Глава 13. Заир

— Вот они!

Я надеялся, что хоть немного успокоюсь, увидев Аську. Черта с два! Меня аж подбросило, когда эта… вышла из контрольной зоны с моим ребёнком на руках. А та льнёт к ней, словно подобное в порядке вещей, словно так и должно быть. Её ангельское личико спокойно и умиротворено, она спит, а эта… вцепилась в неё, словно крабица, хотя сама еле держится на ногах, что заметно даже со второго этажа галереи, откуда мы с Зотовым наблюдаем за ними. Девчонка и вправду измотана. Её тёмно-рыжие волосы (всё-таки рыжие!) скручены в неряшливый пучок, здоровенная сумка на лямке бьётся о бедро, мешая идти. И она слишком тепло одета для здешнего климата. Я хмурюсь.
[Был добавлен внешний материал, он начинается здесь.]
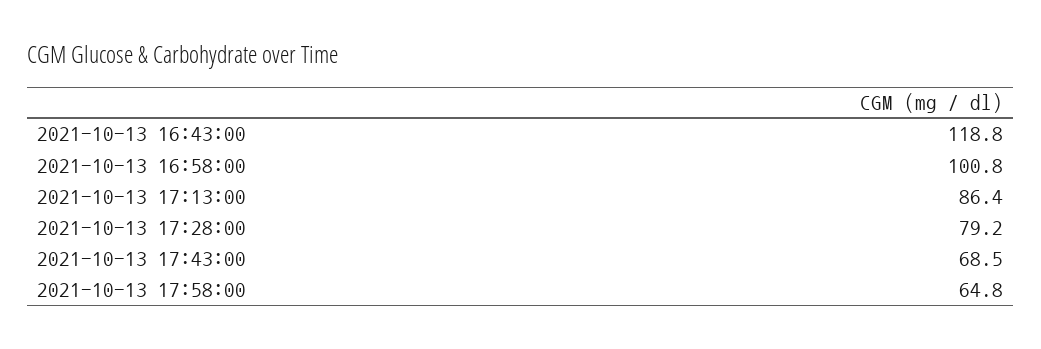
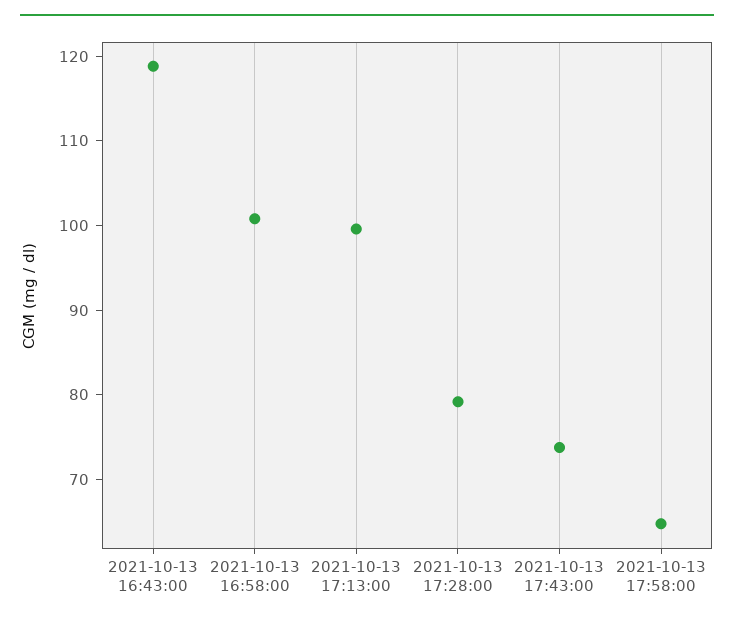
  {
    "2021-10-13 16:43:00": 118.8,
    "2021-10-13 16:58:00": 100.8,
-   "2021-10-13 17:13:00": 86.4,
+   "2021-10-13 17:13:00": 100,
    "2021-10-13 17:28:00": 79.2,
-   "2021-10-13 17:43:00": 68.5,
+   "2021-10-13 17:43:00": 74,
    "2021-10-13 17:58:00": 64.8
  }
— Почему Смирнов не заберёт у неё Аську?

— Не волнуйся, парень знает, что делает. Можно сказать, он мастер спорта по бабам.
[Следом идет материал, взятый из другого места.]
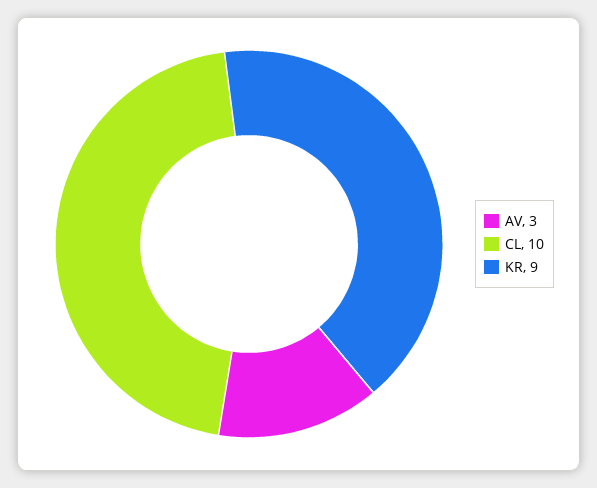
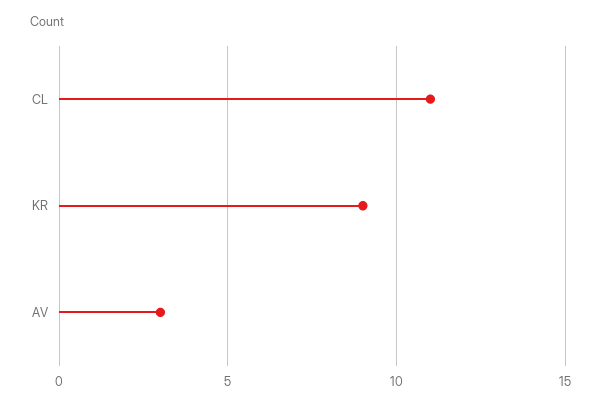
  {
    "AV": 3,
-   "CL": 10,
+   "CL": 11,
    "KR": 9
  }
Оно и видно. Вон как лыбится этой…

Линара. Её зовут Линара, твержу сам себе, приручая мозг к ненавистному имени. Как же трудно сдерживаться, видя, наконец, свою дочь, спустя столько времени отчаянных поисков, и не иметь возможности прикоснуться к ней, обнять, прижать к себе…

Зотов, кажется, что-то почувствовал, потому, что стискивает моё предплечье словно клещами.

— Только не высовывайся, ладно? Очень может быть, что за ними следим не только мы.

— Думаешь, Нисар где-то поблизости?

Я окидываю зал беглым взглядом, но тут же возвращаюсь обратно, к Аське.

— Не будем исключать такую возможность, — резонно замечает Аркадий и глубже натягивает панаму на глаза — конспирируется, блядь.

Шутки-шутками, но я тоже принял меры: не стал сбривать отросшую за это время щетину, отпустил волосы, натянул на лоб бейсболку, а на нос — тёмные очки, которые не кажутся нелепыми даже в это время суток, так как в зале аэропорта от искусственного освещения и раздражающего сияния рекламных вывесок можно и впрямь ослепнуть.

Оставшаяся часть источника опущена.